TASKS AND EXERCISES
[A] Please reproduce part of the readdir thread word for word, starting at "ok so it looks" and ending after "deletes, or earlier.".
[B] In the readdir thread, what does the quoted Open Group text call unspecified when a file is removed from or added to the directory after the most recent call to opendir() or rewinddir()?

Top of SELECTED EXCERPT

On 4/25/15 4:28 AM, John Baldwin wrote:
On Saturday, April 25, 2015 02:36:24 AM Julian Elischer wrote:
On 4/25/15 1:30 AM, Julian Elischer wrote:
On 4/24/15 10:59 PM, John Baldwin wrote:
On Friday, April 24, 2015 01:02:39 PM Julian Elischer wrote:
On 4/23/15 9:54 PM, John Baldwin wrote:
On Thursday, April 23, 2015 05:02:08 PM Julian Elischer wrote:
On 4/23/15 11:20 AM, Julian Elischer wrote:
I'm debugging a problem being seen with samba 3.6.

basically  telldir/seekdir/readdir don't seem to work as
advertised..
ok so it looks like readdir() (and friends) is totally broken in
the face
of deletes unless you read the entire directory at once or reset
to the
the first file before the deletes, or earlier.
I'm not sure that Samba isn't assuming non-portable behavior.
For example:

>From
http://pubs.opengroup.org/onlinepubs/009695399/functions/readdir_r.html


If a file is removed from or added to the directory after the
most recent call
to opendir() or rewinddir(), whether a subsequent call to
readdir() returns an
entry for that file is unspecified.

Bottom of SELECTED EXCERPT
Top of INFORMATION PROVIDED

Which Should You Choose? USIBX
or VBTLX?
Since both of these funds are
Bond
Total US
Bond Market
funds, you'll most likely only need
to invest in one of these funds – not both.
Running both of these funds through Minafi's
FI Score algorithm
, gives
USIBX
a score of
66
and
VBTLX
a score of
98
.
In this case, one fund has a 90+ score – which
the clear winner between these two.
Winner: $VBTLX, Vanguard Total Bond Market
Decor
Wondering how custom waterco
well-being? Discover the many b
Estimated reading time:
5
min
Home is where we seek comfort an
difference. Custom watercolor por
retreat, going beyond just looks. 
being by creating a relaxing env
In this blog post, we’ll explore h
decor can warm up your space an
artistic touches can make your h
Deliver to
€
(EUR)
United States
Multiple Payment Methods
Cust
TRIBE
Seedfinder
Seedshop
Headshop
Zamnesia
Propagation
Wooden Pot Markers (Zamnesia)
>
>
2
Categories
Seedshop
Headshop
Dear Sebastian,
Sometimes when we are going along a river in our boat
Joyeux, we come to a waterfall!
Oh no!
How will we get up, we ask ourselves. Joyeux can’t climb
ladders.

Bottom of INFORMATION PROVIDED
Top of INFORMATION PROVIDED

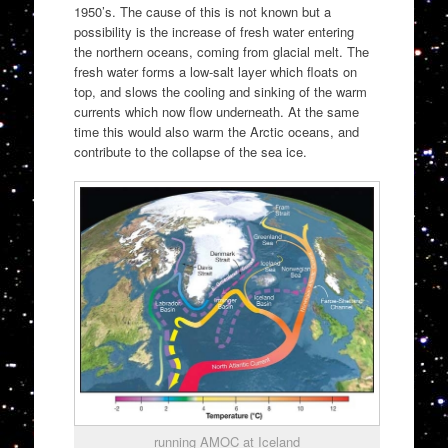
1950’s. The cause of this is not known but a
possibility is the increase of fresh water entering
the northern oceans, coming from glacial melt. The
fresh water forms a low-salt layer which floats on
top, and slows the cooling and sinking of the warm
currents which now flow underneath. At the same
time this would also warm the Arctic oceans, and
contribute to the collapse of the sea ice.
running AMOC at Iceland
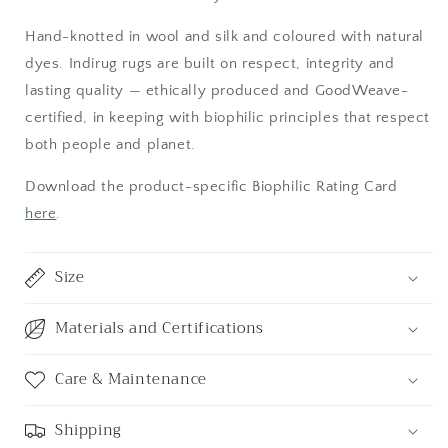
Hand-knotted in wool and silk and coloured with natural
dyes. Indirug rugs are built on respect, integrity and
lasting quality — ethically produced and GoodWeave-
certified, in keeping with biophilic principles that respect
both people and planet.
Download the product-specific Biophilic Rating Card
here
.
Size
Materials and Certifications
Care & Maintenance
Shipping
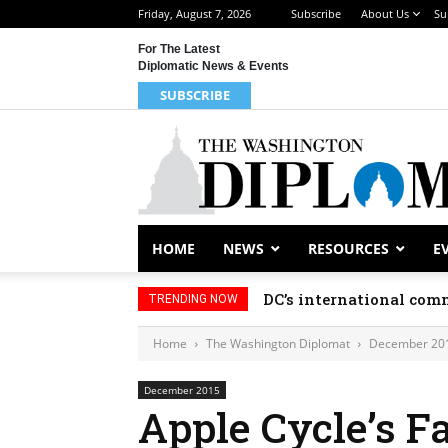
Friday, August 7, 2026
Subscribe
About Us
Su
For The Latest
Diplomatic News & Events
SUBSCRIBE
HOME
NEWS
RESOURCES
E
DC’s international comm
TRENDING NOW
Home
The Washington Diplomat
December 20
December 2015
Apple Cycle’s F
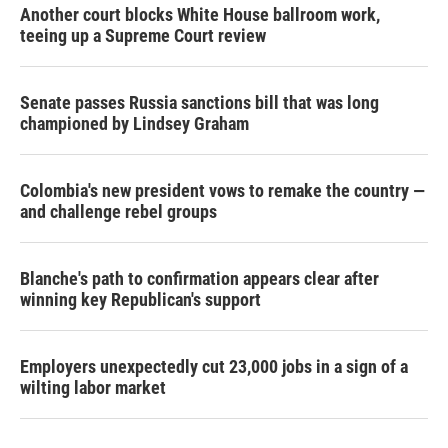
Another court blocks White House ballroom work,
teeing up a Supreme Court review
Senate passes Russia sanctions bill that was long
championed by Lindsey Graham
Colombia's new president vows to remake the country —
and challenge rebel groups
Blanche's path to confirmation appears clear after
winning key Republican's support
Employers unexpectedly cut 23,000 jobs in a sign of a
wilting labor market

Bottom of INFORMATION PROVIDED

ANSWERS TO THE EXERCISE
[A]
ok so it looks like readdir() (and friends) is totally broken in
the face
of deletes unless you read the entire directory at once or reset
to the
the first file before the deletes, or earlier.

[B] Whether a subsequent call to readdir() returns an entry for that file.